A second type of flow loop is a gravity-driven thermosyphon (Figure 3). The evaporator, which is placed in intimate thermal contact with the heat-generating chip or package, may be miniaturized through the use of a microfabricated structure to enhance boiling. One particular structure used an interconnected network of stacked microchannels, which are effective in initiating and sustaining boiling. The interconnections or pores connect the top and bottom rows of microchannels on each layer of the stack. Under normal operating conditions, placement of the condenser above the evaporator ensured a gravity-driven flow of vapor from the evaporator to the condenser, and a return of the liquid coolant from the condenser to the evaporator. A prototype unit was demonstrated to cool an 85-W microprocessor package in 2001.2


The single-phase cooling scheme has the ability to provide extremely high heat transfer coefficients using coolants such as water. The two-phase cooling scheme offers the advantage of being passive, and does not require an energy input for coolant circulation if a gravity head is available. With imposed circulation, it can also be used for situations where the condenser may need to be placed below the evaporator. The scaling up in the packaging hierarchy and heat removal rates can provide solutions for heat removal in the 100 W/cm2 to 1 kW/cm2 range from the chip to the cabinet using fluid loops.
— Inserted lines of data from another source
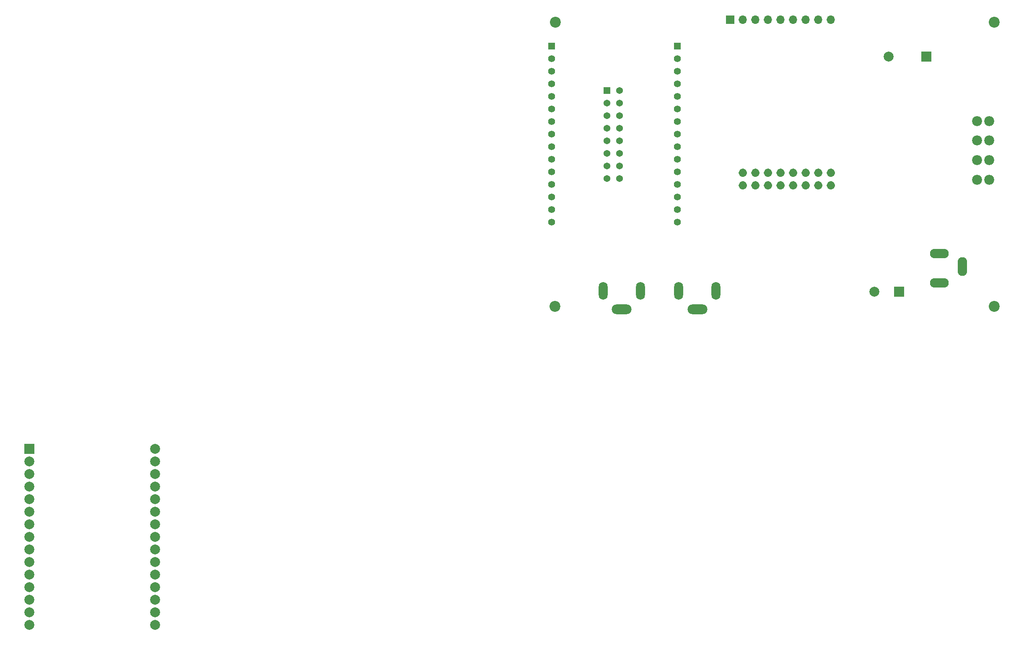
<source format=gbr>
%TF.GenerationSoftware,KiCad,Pcbnew,9.0.0*%
%TF.CreationDate,2025-04-23T05:04:15-04:00*%
%TF.ProjectId,W4MLB_Band_Display_V2,57344d4c-425f-4426-916e-645f44697370,1.0*%
%TF.SameCoordinates,Original*%
%TF.FileFunction,Soldermask,Bot*%
%TF.FilePolarity,Negative*%
%FSLAX46Y46*%
G04 Gerber Fmt 4.6, Leading zero omitted, Abs format (unit mm)*
G04 Created by KiCad (PCBNEW 9.0.0) date 2025-04-23 05:04:15*
%MOMM*%
%LPD*%
G01*
G04 APERTURE LIST*
%ADD10C,0.860984*%
%ADD11C,2.200000*%
%ADD12O,1.800000X3.600000*%
%ADD13O,4.000000X2.000000*%
%ADD14C,2.019300*%
%ADD15R,2.000000X2.000000*%
%ADD16C,2.000000*%
%ADD17R,1.390000X1.390000*%
%ADD18C,1.390000*%
%ADD19O,3.800000X1.900000*%
%ADD20O,1.900000X3.800000*%
%ADD21R,1.700000X1.700000*%
%ADD22O,1.700000X1.700000*%
%ADD23R,1.370000X1.370000*%
%ADD24C,1.370000*%
G04 APERTURE END LIST*
%TO.C,J4*%
D10*
X160900492Y-100000000D02*
G75*
G02*
X160039508Y-100000000I-430492J0D01*
G01*
X160039508Y-100000000D02*
G75*
G02*
X160900492Y-100000000I430492J0D01*
G01*
X163440492Y-100000000D02*
G75*
G02*
X162579508Y-100000000I-430492J0D01*
G01*
X162579508Y-100000000D02*
G75*
G02*
X163440492Y-100000000I430492J0D01*
G01*
X165980492Y-100000000D02*
G75*
G02*
X165119508Y-100000000I-430492J0D01*
G01*
X165119508Y-100000000D02*
G75*
G02*
X165980492Y-100000000I430492J0D01*
G01*
X168520492Y-100000000D02*
G75*
G02*
X167659508Y-100000000I-430492J0D01*
G01*
X167659508Y-100000000D02*
G75*
G02*
X168520492Y-100000000I430492J0D01*
G01*
X171060492Y-100000000D02*
G75*
G02*
X170199508Y-100000000I-430492J0D01*
G01*
X170199508Y-100000000D02*
G75*
G02*
X171060492Y-100000000I430492J0D01*
G01*
X173600492Y-100000000D02*
G75*
G02*
X172739508Y-100000000I-430492J0D01*
G01*
X172739508Y-100000000D02*
G75*
G02*
X173600492Y-100000000I430492J0D01*
G01*
X176140492Y-100000000D02*
G75*
G02*
X175279508Y-100000000I-430492J0D01*
G01*
X175279508Y-100000000D02*
G75*
G02*
X176140492Y-100000000I430492J0D01*
G01*
X178680492Y-100000000D02*
G75*
G02*
X177819508Y-100000000I-430492J0D01*
G01*
X177819508Y-100000000D02*
G75*
G02*
X178680492Y-100000000I430492J0D01*
G01*
X160900492Y-97460000D02*
G75*
G02*
X160039508Y-97460000I-430492J0D01*
G01*
X160039508Y-97460000D02*
G75*
G02*
X160900492Y-97460000I430492J0D01*
G01*
X163440492Y-97460000D02*
G75*
G02*
X162579508Y-97460000I-430492J0D01*
G01*
X162579508Y-97460000D02*
G75*
G02*
X163440492Y-97460000I430492J0D01*
G01*
X165980492Y-97460000D02*
G75*
G02*
X165119508Y-97460000I-430492J0D01*
G01*
X165119508Y-97460000D02*
G75*
G02*
X165980492Y-97460000I430492J0D01*
G01*
X168520492Y-97460000D02*
G75*
G02*
X167659508Y-97460000I-430492J0D01*
G01*
X167659508Y-97460000D02*
G75*
G02*
X168520492Y-97460000I430492J0D01*
G01*
X171060492Y-97460000D02*
G75*
G02*
X170199508Y-97460000I-430492J0D01*
G01*
X170199508Y-97460000D02*
G75*
G02*
X171060492Y-97460000I430492J0D01*
G01*
X173600492Y-97460000D02*
G75*
G02*
X172739508Y-97460000I-430492J0D01*
G01*
X172739508Y-97460000D02*
G75*
G02*
X173600492Y-97460000I430492J0D01*
G01*
X176140492Y-97460000D02*
G75*
G02*
X175279508Y-97460000I-430492J0D01*
G01*
X175279508Y-97460000D02*
G75*
G02*
X176140492Y-97460000I430492J0D01*
G01*
X178680492Y-97460000D02*
G75*
G02*
X177819508Y-97460000I-430492J0D01*
G01*
X177819508Y-97460000D02*
G75*
G02*
X178680492Y-97460000I430492J0D01*
G01*
%TD*%
D11*
%TO.C,MH4*%
X211264466Y-124464466D03*
%TD*%
%TO.C,MH2*%
X211264466Y-67035534D03*
%TD*%
D12*
%TO.C,J6*%
X155017500Y-121300000D03*
X147517500Y-121300000D03*
D13*
X151267500Y-125000000D03*
%TD*%
D12*
%TO.C,J5*%
X139767500Y-121300000D03*
X132267500Y-121300000D03*
D13*
X136017500Y-125000000D03*
%TD*%
D11*
%TO.C,MH3*%
X122535534Y-124464466D03*
%TD*%
D14*
%TO.C,J7*%
X210260000Y-86990000D03*
X210260000Y-90950000D03*
X210260000Y-94910000D03*
X210260000Y-98870000D03*
X207800000Y-86990000D03*
X207800000Y-90950000D03*
X207800000Y-94910000D03*
X207800000Y-98870000D03*
%TD*%
D11*
%TO.C,MH1*%
X122565534Y-67065534D03*
%TD*%
D15*
%TO.C,BZ1*%
X197500000Y-74000000D03*
D16*
X189900000Y-74000000D03*
%TD*%
D17*
%TO.C,J2*%
X147230000Y-71860000D03*
D18*
X147230000Y-74400000D03*
X147230000Y-76940000D03*
X147230000Y-79480000D03*
X147230000Y-82020000D03*
X147230000Y-84560000D03*
X147230000Y-87100000D03*
X147230000Y-89640000D03*
X147230000Y-92180000D03*
X147230000Y-94720000D03*
X147230000Y-97260000D03*
X147230000Y-99800000D03*
X147230000Y-102340000D03*
X147230000Y-104880000D03*
X147230000Y-107420000D03*
%TD*%
D19*
%TO.C,J8*%
X200200000Y-113737500D03*
X200200000Y-119667500D03*
D20*
X204850000Y-116417500D03*
%TD*%
D21*
%TO.C,J9*%
X157930000Y-66500000D03*
D22*
X160470000Y-66500000D03*
X163010000Y-66500000D03*
X165550000Y-66500000D03*
X168090000Y-66500000D03*
X170630000Y-66500000D03*
X173170000Y-66500000D03*
X175710000Y-66500000D03*
X178250000Y-66500000D03*
%TD*%
D15*
%TO.C,U1*%
X16350000Y-153190000D03*
D16*
X16350000Y-155730000D03*
X16350000Y-158270000D03*
X16350000Y-160810000D03*
X16350000Y-163350000D03*
X16350000Y-165890000D03*
X16350000Y-168430000D03*
X16350000Y-170970000D03*
X16350000Y-173510000D03*
X16350000Y-176050000D03*
X16350000Y-178590000D03*
X16350000Y-181130000D03*
X16350000Y-183670000D03*
X16350000Y-186210000D03*
X16350000Y-188750000D03*
X41750000Y-188750000D03*
X41750000Y-186210000D03*
X41750000Y-183670000D03*
X41750000Y-181130000D03*
X41750000Y-178590000D03*
X41750000Y-176050000D03*
X41750000Y-173510000D03*
X41750000Y-170970000D03*
X41750000Y-168430000D03*
X41750000Y-165890000D03*
X41750000Y-163350000D03*
X41750000Y-160810000D03*
X41750000Y-158270000D03*
X41750000Y-155730000D03*
X41750000Y-153190000D03*
%TD*%
D15*
%TO.C,C2*%
X192000000Y-121500000D03*
D16*
X187000000Y-121500000D03*
%TD*%
D17*
%TO.C,J1*%
X121830000Y-71860000D03*
D18*
X121830000Y-74400000D03*
X121830000Y-76940000D03*
X121830000Y-79480000D03*
X121830000Y-82020000D03*
X121830000Y-84560000D03*
X121830000Y-87100000D03*
X121830000Y-89640000D03*
X121830000Y-92180000D03*
X121830000Y-94720000D03*
X121830000Y-97260000D03*
X121830000Y-99800000D03*
X121830000Y-102340000D03*
X121830000Y-104880000D03*
X121830000Y-107420000D03*
%TD*%
D23*
%TO.C,J3*%
X133010000Y-80802500D03*
D24*
X135550000Y-80802500D03*
X133010000Y-83342500D03*
X135550000Y-83342500D03*
X133010000Y-85882500D03*
X135550000Y-85882500D03*
X133010000Y-88422500D03*
X135550000Y-88422500D03*
X133010000Y-90962500D03*
X135550000Y-90962500D03*
X133010000Y-93502500D03*
X135550000Y-93502500D03*
X133010000Y-96042500D03*
X135550000Y-96042500D03*
X133010000Y-98582500D03*
X135550000Y-98582500D03*
%TD*%
M02*

</source>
  1. X.J. Wei, and Y. Joshi, “Optimization Study of Stacked Microchannel Heat Sinks for Microelectronic Cooling,” IEEE Transactions on Components and Packaging Technology, Vol. 26, pp. 55-61, 2003.
  2. A. Pal, Y. Joshi, M. Beitelmal, C.D. Patel and T. Wenger, “Design and Performance Evaluation of a Compact Thermosyphon,” IEEE Transactions on Components and Packaging Technology, Vol. 25, pp. 601-607, 2002.